Highlights & Insights¶
- Dual-layer evaluation implemented in 'high-stakes' scenarios: Previous handwriting evaluations stopped at OCR digits. This work repositioned "recognition fidelity" as the bottleneck for reliability and used EIR to quantify "silent errors." This "decouple then bridge" philosophy can be applied to any perception-to-reasoning pipeline.
- Observation/Test Dual-split data design: Concentrating "expert word-for-word verification" costs on ~40% of data for diagnostic learning while using score oracles for the remaining 60% provides a balanced, high-density benchmark paradigm.
- LLM-as-a-Judge "Difference Listing" mode: Defining the judge's task as enumerating and categorizing differences rather than direct scoring restricted LLM freedom and stabilized \(F1\) above 0.9.
- Error pattern \(\to\) Routing \(\to\) Human-in-the-loop deployment framework: Transforms the "recognition reliability" problem into a "controllable human-labor ratio" problem, offering a blueprint for actual AI grading deployment.

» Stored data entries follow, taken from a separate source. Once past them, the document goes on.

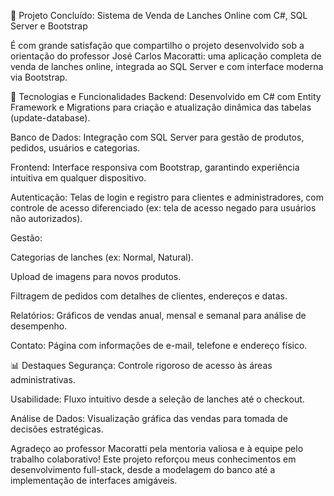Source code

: 🚀 Projeto Concluído: Sistema de Venda de Lanches Online com C#, SQL Server e Bootstrap

É com grande satisfação que compartilho o projeto desenvolvido sob a orientação do professor José Carlos Macoratti: uma aplicação completa de venda de lanches online, integrada ao SQL Server e com interface moderna via Bootstrap.

🔧 Tecnologias e Funcionalidades
Backend: Desenvolvido em C# com Entity Framework e Migrations para criação e atualização dinâmica das tabelas (update-database).

Banco de Dados: Integração com SQL Server para gestão de produtos, pedidos, usuários e categorias.

Frontend: Interface responsiva com Bootstrap, garantindo experiência intuitiva em qualquer dispositivo.

Autenticação: Telas de login e registro para clientes e administradores, com controle de acesso diferenciado (ex: tela de acesso negado para usuários não autorizados).

Gestão:

Categorias de lanches (ex: Normal, Natural).

Upload de imagens para novos produtos.

Filtragem de pedidos com detalhes de clientes, endereços e datas.

Relatórios: Gráficos de vendas anual, mensal e semanal para análise de desempenho.

Contato: Página com informações de e-mail, telefone e endereço físico.

📊 Destaques
Segurança: Controle rigoroso de acesso às áreas administrativas.

Usabilidade: Fluxo intuitivo desde a seleção de lanches até o checkout.

Análise de Dados: Visualização gráfica das vendas para tomada de decisões estratégicas.

Agradeço ao professor Macoratti pela mentoria valiosa e à equipe pelo trabalho colaborativo! Este projeto reforçou meus conhecimentos em desenvolvimento full-stack, desde a modelagem do banco até a implementação de interfaces amigáveis.
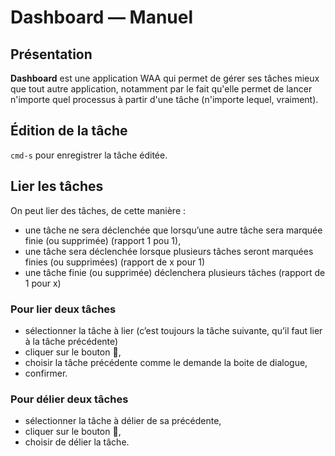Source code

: # Dashboard — Manuel

## Présentation

**Dashboard** est une application WAA qui permet de gérer ses tâches mieux que tout autre application, notamment par le fait qu'elle permet de lancer n'importe quel processus à partir d'une tâche (n'importe lequel, vraiment).

## Édition de la tâche

`cmd-s` pour enregistrer la tâche éditée.



## Lier les tâches

On peut lier des tâches, de cette manière :

* une tâche ne sera déclenchée que lorsqu’une autre tâche sera marquée finie (ou supprimée) (rapport 1 pou 1),
* une tâche sera déclenchée lorsque plusieurs tâches seront marquées finies (ou supprimées) (rapport de x pour 1)
* une tâche finie (ou supprimée) déclenchera plusieurs tâches (rapport de 1 pour x)

### Pour lier deux tâches

* sélectionner la tâche à lier (c’est toujours la tâche suivante, qu’il faut lier à la tâche précédente)
* cliquer sur le bouton 🔗,
* choisir la tâche précédente comme le demande la boite de dialogue,
* confirmer.

### Pour délier deux tâches

* sélectionner la tâche à délier de sa précédente,
* cliquer sur le bouton 🔗,
* choisir de délier la tâche.
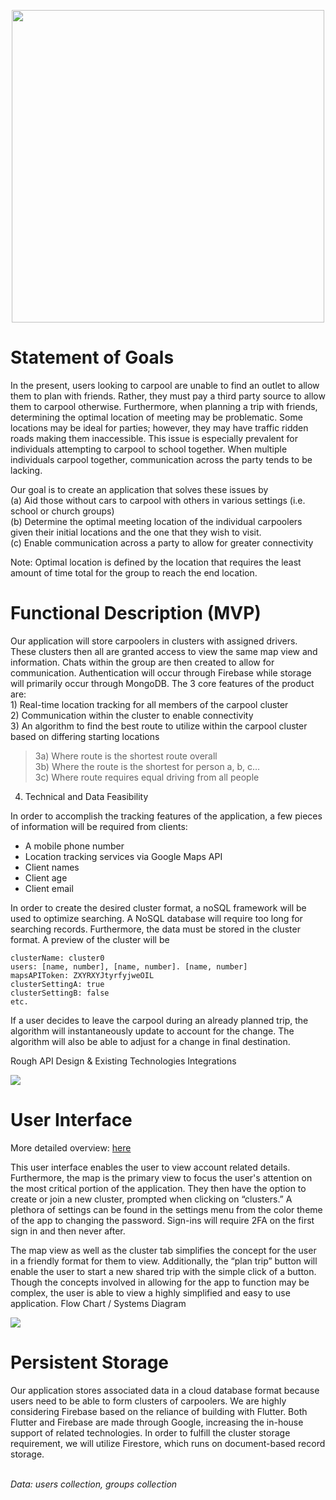 <p align="center">
<img src="https://firebasestorage.googleapis.com/v0/b/share-ff6c6.appspot.com/o/documentationAndLogos%2FSharePool%20(1).png?alt=media&token=e3f236b9-50bf-4471-859b-a96bc6a068a1" align="center" width="500">
</p>

# Statement of Goals

In the present, users looking to carpool are unable to find an outlet to allow them to plan with friends. Rather, they must pay a third party source to allow them to carpool otherwise. Furthermore, when planning a trip with friends, determining the optimal location of meeting may be problematic. Some locations may be ideal for parties; however, they may have traffic ridden roads making them inaccessible. This issue is especially prevalent for individuals attempting to carpool to school together. When multiple individuals carpool together, communication across the party tends to be lacking. 

Our goal is to create an application that solves these issues by <br>
(a) Aid those without cars to carpool with others in various settings (i.e. school or church groups)<br>
(b) Determine the optimal meeting location of the individual carpoolers given their initial locations and the one that they wish to visit.<br>
(c) Enable communication across a party to allow for greater connectivity

Note: Optimal location is defined by the location that requires the least amount of time total for the group to reach the end location.

# Functional Description (MVP)
Our application will store carpoolers in clusters with assigned drivers. These clusters then all are granted access to view the same map view and information. Chats within the group are then created to allow for communication. Authentication will occur through Firebase while storage will primarily occur through MongoDB.
The 3 core features of the product are: 
<br> 1) Real-time location tracking for all members of the carpool cluster
<br> 2) Communication within the cluster to enable connectivity
<br> 3) An algorithm to find the best route to utilize within the carpool cluster based on differing starting locations <br>
> 3a) Where route is the shortest route overall <br>
> 3b) Where the route is the shortest for person a, b, c… <br> 
> 3c) Where route requires equal driving from all people <br>
4) Technical and Data Feasibility

In order to accomplish the tracking features of the application, a few pieces of information will be required from clients:

- A mobile phone number
- Location tracking services via Google Maps API
- Client names
- Client age
- Client email

In order to create the desired cluster format, a noSQL framework will be used to optimize searching. A NoSQL database will require too long for searching records. Furthermore, the data must be stored in the cluster format. A preview of the cluster will be

	clusterName: cluster0
	users: [name, number], [name, number]. [name, number]
	mapsAPIToken: ZXYRXYJtyrfyjweOIL
	clusterSettingA: true
	clusterSettingB: false
	etc.

If a user decides to leave the carpool during an already planned trip, the algorithm will instantaneously update to account for the change. The algorithm will also be able to adjust for a change in final destination.

Rough API Design & Existing Technologies Integrations

<img src="https://firebasestorage.googleapis.com/v0/b/sharepool-e5a30.appspot.com/o/documentation%2FSharePool.png?alt=media&token=229b4fe0-eb63-4cb1-b5bd-8ed087c216dc">

# User Interface

More detailed overview: <a href="https://docs.google.com/presentation/d/1HZ7SRH_6nC0nRpSxr_j3cDCzgjDWCj1n96qr3oCYHMw/edit#slide=id.g21131501bb0_1_0">here</a>

This user interface enables the user to view account related details. Furthermore, the map is the primary view to focus the user's attention on the most critical portion of the application. They then have the option to create or join a new cluster, prompted when clicking on “clusters.” A plethora of settings can be found in the settings menu from the color theme of the app to changing the password. Sign-ins will require 2FA on the first sign in and then never after. 

The map view as well as the cluster tab simplifies the concept for the user in a friendly format for them to view. Additionally, the “plan trip” button will enable the user to start a new shared trip with the simple click of a button. Though the concepts involved in allowing for the app to function may be complex, the user is able to view a highly simplified and easy to use application.
Flow Chart / Systems Diagram

<img src="https://firebasestorage.googleapis.com/v0/b/sharepool-e5a30.appspot.com/o/documentation%2Fsystemsdiagram.png?alt=media&token=06d4620e-26f7-487a-8a4f-4b2ac2d37a59">

# Persistent Storage
Our application stores associated data in a cloud database format because users need to be able to form clusters of carpoolers. We are highly considering Firebase based on the reliance of building with Flutter. Both Flutter and Firebase are made through Google, increasing the in-house support of related technologies. In order to fulfill the cluster storage requirement, we will utilize Firestore, which runs on document-based record storage.

<br> <i>Data: users collection, groups collection</i>
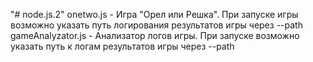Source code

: "# node.js.2" 
onetwo.js - Игра "Орел или Решка". При запуске игры возможно указать путь логирования результатов игры через --path
gameAnalyzator.js - Анализатор логов игры. При запуске возможно указать путь к логам результатов игры через --path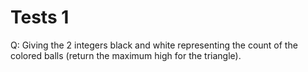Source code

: # Tests 1 
Q: Giving the 2 integers black and white representing the count of the colored balls (return the maximum high for the triangle).
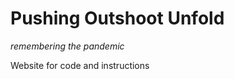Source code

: <style>.site-footer{display:none;}</style>

# Pushing Outshoot Unfold

*remembering the pandemic*

Website for code and instructions
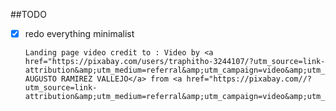 ##TODO

- [x] redo everything minimalist

      Landing page video credit to : Video by <a href="https://pixabay.com/users/traphitho-3244107/?utm_source=link-attribution&amp;utm_medium=referral&amp;utm_campaign=video&amp;utm_content=23740">CESAR AUGUSTO RAMIREZ VALLEJO</a> from <a href="https://pixabay.com//?utm_source=link-attribution&amp;utm_medium=referral&amp;utm_campaign=video&amp;utm_content=23740">Pixabay</a>
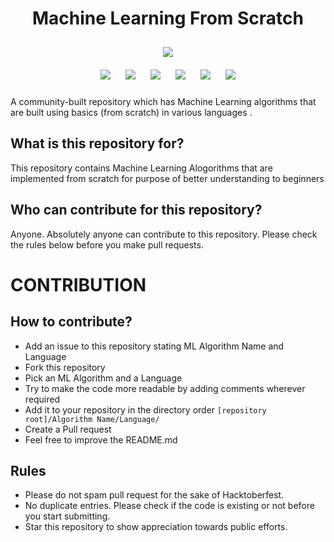 <h1 align="center">Machine Learning From Scratch</h1>

<p align="center">
<img style="padding:10px;" src="https://img.shields.io/badge/Open%20Source-💕%20-9cf?style=for-the-badge"><br>
<img style="padding:10px;" src="https://img.shields.io/github/contributors/iam-abbas/ML-FromScratch?style=flat-square">
<img style="padding:10px;" src="https://img.shields.io/github/hacktoberfest/2019/iam-abbas/ML-FromScratch?suggestion_label=Hacktoberfest&style=flat-square">
<img style="padding:10px;" src="https://img.shields.io/github/forks/iam-abbas/ML-FromScratch?label=Forks&style=flat-square">
<img style="padding:10px;" src="https://img.shields.io/github/stars/iam-abbas/ML-FromScratch?style=flat-square">
<img style="padding:10px;" src="https://img.shields.io/github/languages/count/iam-abbas/ML-FromScratch?style=flat-square">
<img style="padding:10px;" src="https://img.shields.io/github/license/iam-abbas/ML-FromScratch?style=flat-square">


A community-built repository which has Machine Learning algorithms that are built using basics (from scratch) in various languages .

</p>

## What is this repository for?

This repository contains Machine Learning Alogorithms that are implemented from scratch for purpose of better understanding to beginners

## Who can contribute for this repository?

Anyone. Absolutely anyone can contribute to this repository. Please check the rules below before you make pull requests.

# CONTRIBUTION

## How to contribute?

- Add an issue to this repository stating ML Algorithm Name and Language
- Fork this repository
- Pick an ML Algorithm and a Language
- Try to make the code more readable by adding comments wherever required
- Add it to your repository in the directory order `[repository root]/Algorithm Name/Language/`
- Create a Pull request
- Feel free to improve the README.md

## Rules

- Please do not spam pull request for the sake of Hacktoberfest.
- No duplicate entries. Please check if the code is existing or not before you start submitting.
- Star this repository to show appreciation towards public efforts.
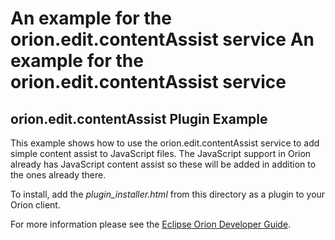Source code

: An example for the orion.edit.contentAssist service
An example for the orion.edit.contentAssist service
===

## orion.edit.contentAssist Plugin Example

This example shows how to use the orion.edit.contentAssist service to add simple content assist to JavaScript files. The JavaScript support in Orion already has JavaScript content assist so these will be added in addition to the ones already there.

To install, add the _plugin_installer.html_ from this directory as a plugin to your Orion client.

For more information please see the [Eclipse Orion Developer Guide](http://wiki.eclipse.org/Orion/Documentation/Developer_Guide/Plugging_into_the_editor#orion.edit.contentAssist).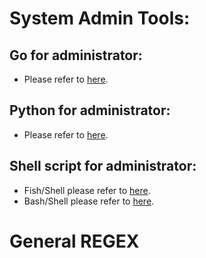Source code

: # System Admin Tools:

## Go for administrator:
- Please refer to [here](./go/README.md).

## Python for administrator:
- Please refer to [here](./python/README.md).

## Shell script for administrator:
- Fish/Shell please refer to [here](./shell/fish/README.md).
- Bash/Shell please refer to [here](./shell/bash/README.md).

# General REGEX
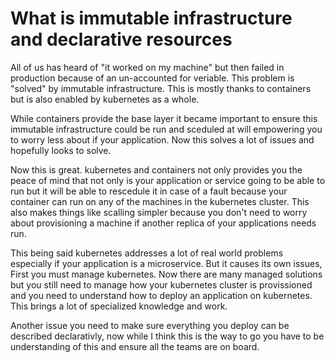 # What is immutable infrastructure and declarative resources

All of us has heard of "it worked on my machine" but then failed in production because of an un-accounted for veriable. This problem is "solved" by immutable infrastructure. This is mostly thanks to containers but is also enabled by kubernetes as a whole.

While containers provide the base layer it became important to ensure this immutable infrastructure could be run and sceduled at will empowering you to worry less about if your application. Now this solves a lot of issues and hopefully looks to solve.

Now this is great. kubernetes and containers not only provides you the peace of mind that not only is your application or service going to be able to run but it will be able to rescedule it in case of a fault because your container can run on any of the machines in the kubernetes cluster. This also makes things like scalling simpler because you don't need to worry about provisioning a machine if another replica of your applications needs run.

This being said kubernetes addresses a lot of real world problems especially if your application is a microservice. But it causes its own issues, First you must manage kubernetes. Now there are many managed solutions but you still need to manage how your kubernetes cluster is provissioned and you need to understand how to deploy an application on kubernetes. This brings a lot of specialized knowledge and work.

Another issue you need to make sure everything you deploy can be described declarativly, now while I think this is the way to go you have to be understanding of this and ensure all the teams are on board.


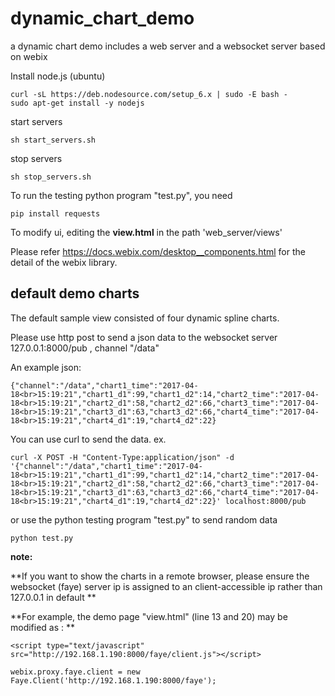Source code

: # dynamic_chart_demo
a dynamic chart demo includes a web server and a websocket server based on webix


Install node.js (ubuntu)

    curl -sL https://deb.nodesource.com/setup_6.x | sudo -E bash -
    sudo apt-get install -y nodejs
    
start servers

    sh start_servers.sh
    
stop servers

    sh stop_servers.sh
    
To run the testing python program "test.py", you need 

    pip install requests

To modify ui, editing the **view.html** in the path 'web_server/views'

Please refer https://docs.webix.com/desktop__components.html for the detail of the webix library.


## default demo charts
The default sample view consisted of four dynamic spline charts.

Please use http post to send a json data to the websocket server 127.0.0.1:8000/pub , channel "/data"

An example json:

    {"channel":"/data","chart1_time":"2017-04-18<br>15:19:21","chart1_d1":99,"chart1_d2":14,"chart2_time":"2017-04-18<br>15:19:21","chart2_d1":58,"chart2_d2":66,"chart3_time":"2017-04-18<br>15:19:21","chart3_d1":63,"chart3_d2":66,"chart4_time":"2017-04-18<br>15:19:21","chart4_d1":19,"chart4_d2":22}

You can use curl to send the data.
ex.

    curl -X POST -H "Content-Type:application/json" -d '{"channel":"/data","chart1_time":"2017-04-18<br>15:19:21","chart1_d1":99,"chart1_d2":14,"chart2_time":"2017-04-18<br>15:19:21","chart2_d1":58,"chart2_d2":66,"chart3_time":"2017-04-18<br>15:19:21","chart3_d1":63,"chart3_d2":66,"chart4_time":"2017-04-18<br>15:19:21","chart4_d1":19,"chart4_d2":22}' localhost:8000/pub
    
or use the python testing program "test.py" to send random data

    python test.py

**note:**

**If you want to show the charts in a remote browser, please ensure the websocket (faye) server ip is assigned to an client-accessible ip rather than 127.0.0.1 in default **

**For example, the demo page "view.html" (line 13 and 20) may be modified as : **

    <script type="text/javascript" src="http://192.168.1.190:8000/faye/client.js"></script>
    
    webix.proxy.faye.client = new Faye.Client('http://192.168.1.190:8000/faye');

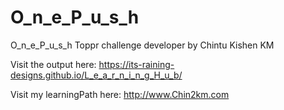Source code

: # O_n_e_P_u_s_h

O_n_e_P_u_s_h Toppr challenge developer by Chintu Kishen KM


Visit the output here: https://its-raining-designs.github.io/L_e_a_r_n_i_n_g_H_u_b/


Visit my learningPath here: http://www.Chin2km.com
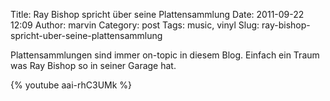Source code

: Title: Ray Bishop spricht über seine Plattensammlung
Date: 2011-09-22 12:09
Author: marvin
Category: post
Tags: music, vinyl
Slug: ray-bishop-spricht-uber-seine-plattensammlung

Plattensammlungen sind immer on-topic in diesem Blog. Einfach ein Traum
was Ray Bishop so in seiner Garage hat.

{% youtube aai-rhC3UMk %}

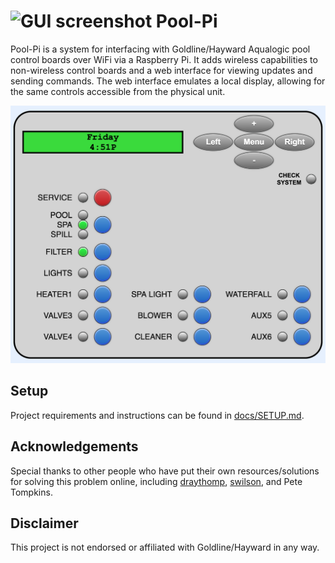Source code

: # <img width="24" alt="GUI screenshot" src="/src/static/favicon.ico"> Pool-Pi

Pool-Pi is a system for interfacing with Goldline/Hayward Aqualogic pool control boards over WiFi via a Raspberry Pi. It adds wireless capabilities to non-wireless control boards and a web interface for viewing updates and sending commands. The web interface emulates a local display, allowing for the same controls accessible from the physical unit.
<p align='center'>
<img width="535" alt="GUI screenshot" src="/docs/media/gui.png">
</p>
<!-- TODO add video -->



## Setup
Project requirements and instructions can be found in [docs/SETUP.md](/docs/SETUP.md).

## Acknowledgements
Special thanks to other people who have put their own resources/solutions for solving this problem online, including [draythomp](http://www.desert-home.com/), [swilson](https://github.com/swilson/aqualogic), and Pete Tompkins.

## Disclaimer
This project is not endorsed or affiliated with Goldline/Hayward in any way.
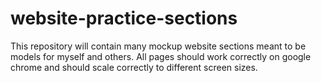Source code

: # website-practice-sections
This repository will contain many mockup website sections meant to be models for myself and others. All pages should work correctly on google chrome and should scale correctly to different screen sizes.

Limitations & Future Work¶
- The dataset only covers one circuit analysis course; diagrams are circuit-specific. Generalization to geometry, chemical structures, or flowcharts requires caution.
- Downstream tasks are limited to auto-grading; sensitivity to recognition errors may vary significantly for VQA, circuit-to-netlist, or tutoring tasks.
- Rubrics and ground-truth are provided by a small pool of doctoral experts; open-ended STEM grading is subjective and may contain systematic bias.
- The use of GPT-5.1 for the detector, regrader, and grader may involve implicit self-confirmation bias, requiring cross-validation with heterogeneous models.
- Future work could expand across disciplines and downstream tasks, incorporating continuous learning for error patterns.
Related Work & Insights¶
- vs. DrawEduMath (Baral 2025): They focus on K-12 math VQA; this work moves to university STEM with complex solutions and explicit point-level rubrics.
- vs. CROHME / MathWriting: These evaluate isolated formula OCR; this work evaluates "formulas + derivations + diagrams" mixed text, covering the "long tail" of recognition failure.
- vs. Pensieve Grader (Yang 2025) / Liu (2024): They focus on end-to-end grading; this work evaluates recognition separately and uses EIR to explain downstream error sources.
- vs. HTR Correction (Pavlopoulos 2023): They perform post-hoc correction; this work uses error patterns for pre-emptive filtering and routing, which is lighter and more suitable for LLM-only pipelines.
Rating¶
- Novelty: ⭐⭐⭐⭐ The combination of dual-layer evaluation, EIR, and error pattern routing is novel and addresses real pain points.
- Experimental Thoroughness: ⭐⭐⭐⭐⭐ Comprehensive coverage with 6 MLLMs, 4 error types, and 3 rubric tiers.
- Writing Quality: ⭐⭐⭐⭐ Clear progression from argument to evidence to solution; some sections are slightly wordy.
- Value: ⭐⭐⭐⭐⭐ Directly addresses the reliability issue in AI grading with a deployable engineering solution.